EL MIRADOR

Vall digna

Salvador Máñez Aliño

En una ocasión, mi padre, funcionario del lnstituto Geográfico y Catastral en la calle Navellos del Cap i Casal, me llevó con cierta devoción el vecino Portal de Valldigna. Supongo que sería para que yo pudiera apreciar pictóricamente un acontecimiento que, como tantos otros, nos hablan de insigne Regne de València, y que para el caso en cuestión se refiere a la querida Valldigna, en el extremo norte de La Safor. En la toponimia valenciana, la palabra vall es a menudo reminiscente de lugares hermosos, y en ocasiones idealizados. Suele referirse, desde la antigüedad, a espacios habitables con algo de tierra de cultivo y corrientes de agua; puntos de reunión familiar y social. Nos vendrían a la mente nombre tan elocuentes como La Vall d’Uixó o La Vall de Tavernes, conocidas en sus comarcas simplemente como La Vall.

Pues bien, parece que nuestra gran Vall valenciana -física y humana- no pasa por sus mejores momentos en cuanto a la dignidad, o al menos a en cuanto a su reconocimiento en el ámbito estatal. Dejando momentáneamente los aspectos de contenido económico, cuya relevancia todos conocemos, sería oportuno en este justo momento referirse a la recuperación constitucional de la potestad legislativa de la Comunitat Valenciana en materia de derecho civil. Nos enfrentamos a una especie de muro -edificado con materiales de derribo- vigilado por algunos gobernantes y legisladores, cuya cortedad de miras creo que es bien patente.

¿Acaso la portavoz del principal grupo de la oposición en el Congreso y el ministro de la Presidencia, se bastan por sí mismos, o por elevación, sus superiores jerárquicos, para dar carpetazo a la iniciativa de reforma constitucional, emparejada a la del artículo 49 de la Constitución? ¿Acaso pueden osar cerrar la puerta, sin estudio alguno, a una propuesta de Les Corts Valencianes, avalada por la práctica totalidad de los municipios valencianos? Aunque la respuesta es, evidentemente, negativa, lo cierto es que en ese punto fáctico estamos al día de la fecha.

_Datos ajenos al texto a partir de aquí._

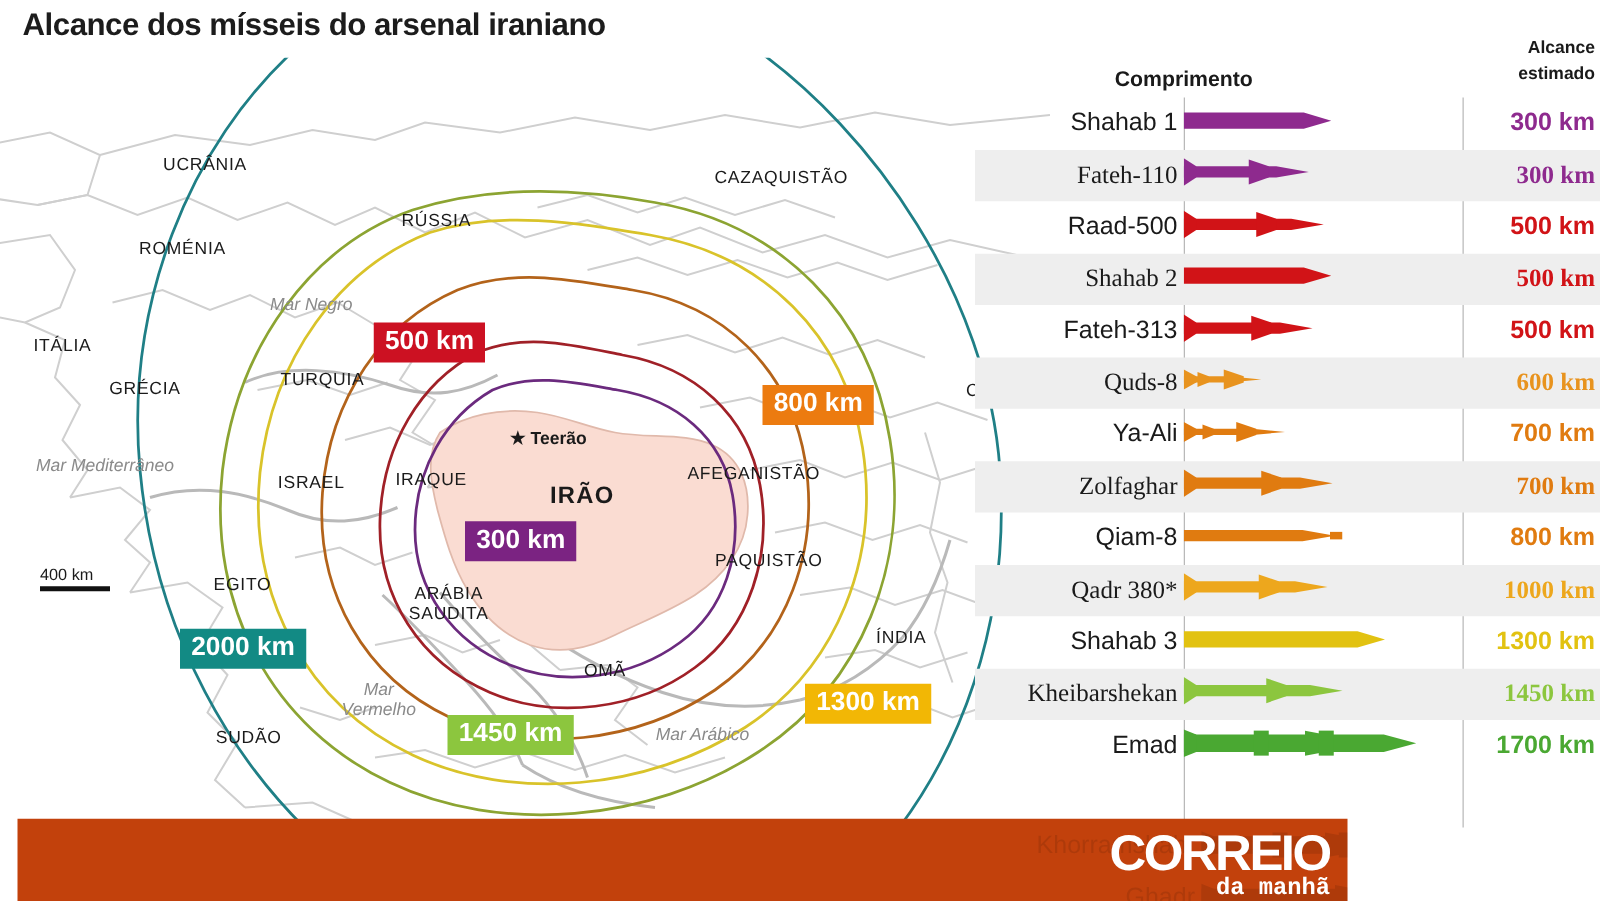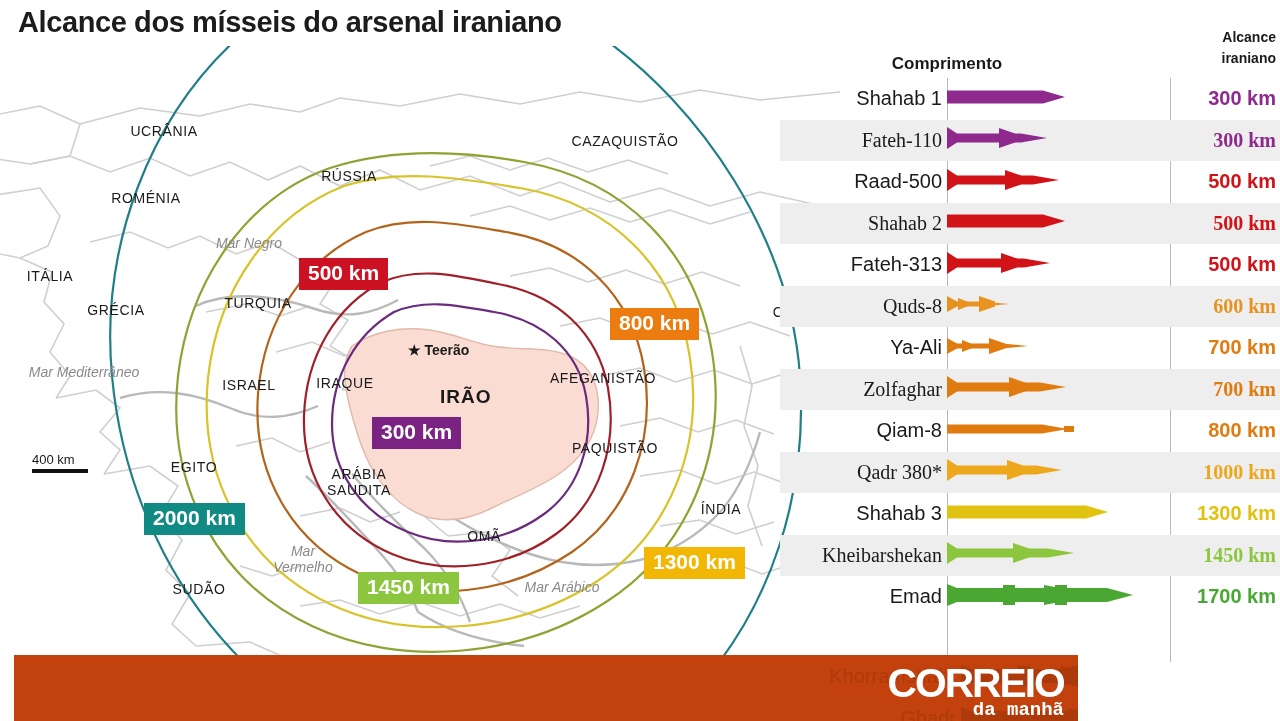--- a/index.html
+++ b/index.html
@@ -15,7 +15,7 @@
   
   .title{
     position:absolute;left:18px;top:6px;
-    font-size:29px;font-weight:bold;color:#1c1c1c;
+    font-size:25px;font-weight:bold;color:#1c1c1c;
     letter-spacing:-0.4px;
     font-family:"Liberation Sans", sans-serif;
   }

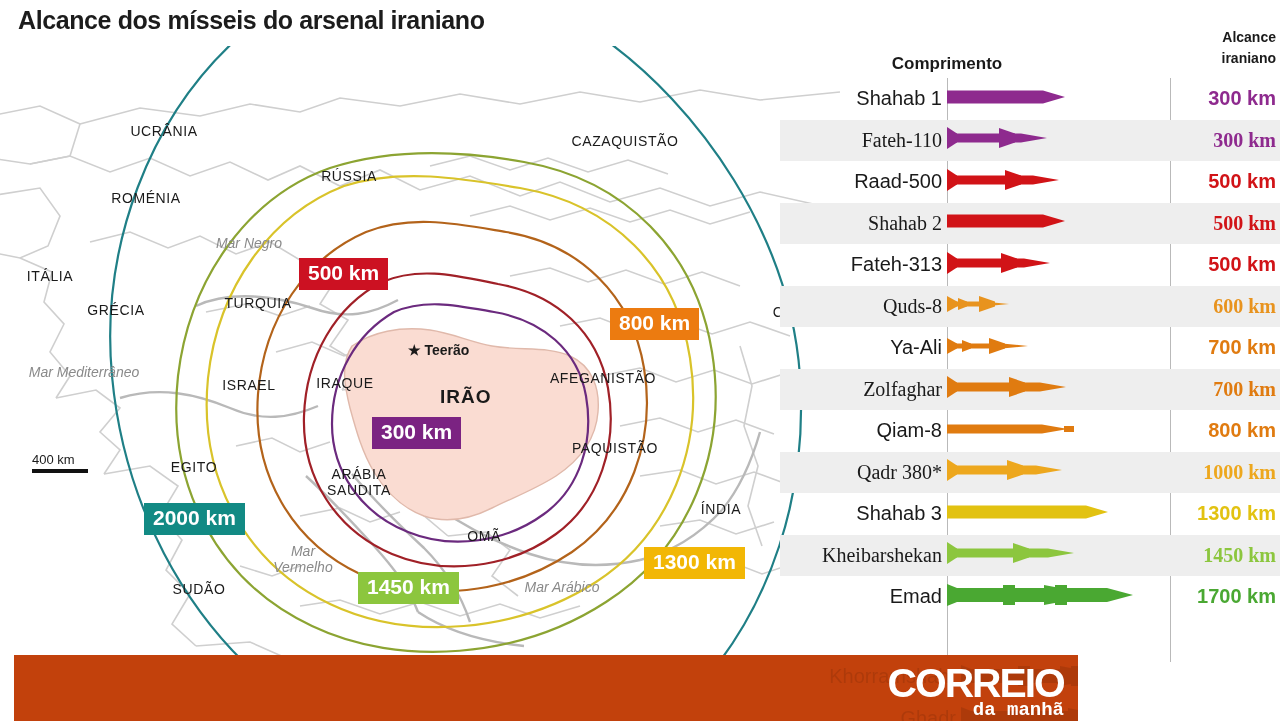--- a/index.html
+++ b/index.html
@@ -263,7 +263,7 @@
   <div class="th-comp">Comprimento</div>
   <div class="th-range" style="right:4px;">
     <div>Alcance</div>
-    <div>iraniano</div>
+    <div>estimado</div>
   </div>
 
   <div class="vline" style="left:947px;top:78px;height:584px;"></div>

¿Acaso puede nuestra sociedad permanecer impávida ante la duradera y actualizada usurpación de nuestro derecho civil propio, obviando nuestro estatuto -ley orgánica estatal- nunca tachado de inconstitucionalidad, como sí que lo han sido sus leyes derivadas específicas en la materia? ¿Acaso no estamos legitimados los valencianos para proponer una reforma constitucional técnica para salir del impasse que sufre nuestro derecho de familia? Ha llegado el momento, por dignidad y por responsabilidad, de exigir la devolución de la capacidad legislativa a nuestras Corts, como la tienen otras comunidades que con mayor o menor propiedad podríamos llamar forales. Visto y analizado hasta la saciedad que nuestra comunidad tiene iguales -cuando no mejores- argumentos histórico-jurídicos que aquellas, se ha de decir con toda claridad que ha llegado el momento del Diguem no.

Tal vez se oponga por algunos, tildando de anacrónica o «histórica» nuestra pretensión con ánimo de descalificarla, o al menos desconectarla de la Constitución. Sin embargo, la carta magna española tiene de hecho un fuerte sesgo historicista, por mucho que se quiera ocultar. Lo tiene cuando consagra una dinastía reinante, o unos derechos territoriales preconstitucionales; cuando reconoce antiguos estatutos autonómicos republicanos, o habla de la denominación de las comunidades autónomas; cuando otorga carta de naturaleza exclusiva a la provincia como partícula generadora de entes autonómicos; y, por fin, cuando da carta de naturaleza foral a las compilaciones civiles de la etapa franquista, sin decirlo explícitamente.

Tampoco es cuestión de caer en el sugerente lazo de que, como españoles, debemos intentar converger en un único derecho civil o derecho «de todos», ya que en términos generales, el derecho privado común al que estamos sujetos no responde a una arquitectura racional que compaginara versiones puntualmente diversas procedentes de las reglas y costumbres de diversos territorios. Más bien consiste en la extensión -o asimilación generalizada del derecho castellano, salvando lo salvable.

Es necesario, en mi opinión, que los dirigentes de los partidos mayoritarios den señales de vida, de vida útil para sus representados, de vida lúcida respecto a una sociedad que, aunque tradicionalmente pacífica en sus reivindicaciones frente al Estado -o quizás por ello, precisamente-, no ve recompensada su lealtad ni siquiera con gestos, como sería el reconocimiento del derecho histórico. Insistamos en que no se trata de la restauración de los Furs, sino de la actualización en el marco constitucional de la potestad legislativa de Les Corts, como es justo y, desde luego, perfectamente factible.